-- Begin Article --
On Friday May 3, 2019, the Federal Energy Regulatory Commission (FERC) approved a settlement between FERC’s Office of Enforcement and Virginia Electric Power Company (Dominion) to resolve allegations of market manipulation related to Dominion’s receipt of lost opportunity cost (LOC) credits in the PJM Interconnection, L.L.C. (PJM) market from April 2010 to March 2011.  Pursuant to the settlement, Dominion agreed to pay a civil penalty of $7 million, disgorgement of $7 million, and to be subject to ongoing compliance monitoring.  This settlement highlights three FERC compliance themes: (1) stakeholder disputes often are proxies for compliance risk, (2) change should always be treated as a compliance moment, and (3) market participants must avoid strategies that contemplate profiting from make-whole payments.

Those who have been active in PJM since 2011 may recall a 2012 settlement agreement reached by PJM, Ingenco Wholesale Power, L.L.C., Monitoring Analytics, L.L.C., and Dominion to resolve what PJM characterized as a “billing error” that resulted in the payment of excessive amounts of Balancing Operating Reserves (BOR) LOC credits from October 2009 through October 2011.[1]  It is likely that either the discovery (or analysis) of that billing error uncovered the activity at issue in the enforcement matter, or that the discovery of the activity at issue in the enforcement matter led to PJM’s recognition of the billing error.  In either case, this is another example of stakeholder disputes as a canary in the coal mine for compliance risk.[2]

Regardless of the possible connection to the stakeholder dispute, at the core of the enforcement settlement is Dominion’s change in behavior and FERC’s conclusions regarding the motives for the change.  This continues a perfect streak of change being at the root of all enforcement actions.[3]  As such, an effective compliance program must treat change as a compliance moment.  That is, whenever a change occurs (whether in profit and loss, positions, strategy, or market rules), it is important to evaluate any compliance implications.
-- End Article --
-- Begin Available data --
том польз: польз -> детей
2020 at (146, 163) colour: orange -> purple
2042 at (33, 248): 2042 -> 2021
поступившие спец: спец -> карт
-- End Available data --
-- Begin Available data --
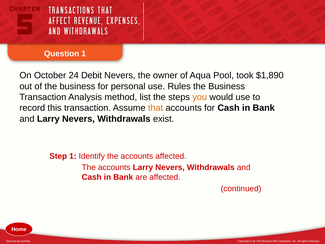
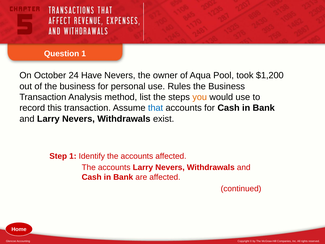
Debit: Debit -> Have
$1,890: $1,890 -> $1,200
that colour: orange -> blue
-- End Available data --
Objectives |
(a) In the article on the FERC settlement, what civil penalty did Dominion agree to pay?
(b) Render the stretch of the listing from the line containing "том польз: польз -> детей" through the line containing "поступившие спец: спец -> карт" as a numbered list, leaving out any blank lines.
The listing and the article come from unrelated sources.

Task-by-task outputs |
(a) $7 million.

(b)
1. том польз: польз -> детей
2. 2020 at (146, 163) colour: orange -> purple
3. 2042 at (33, 248): 2042 -> 2021
4. поступившие спец: спец -> карт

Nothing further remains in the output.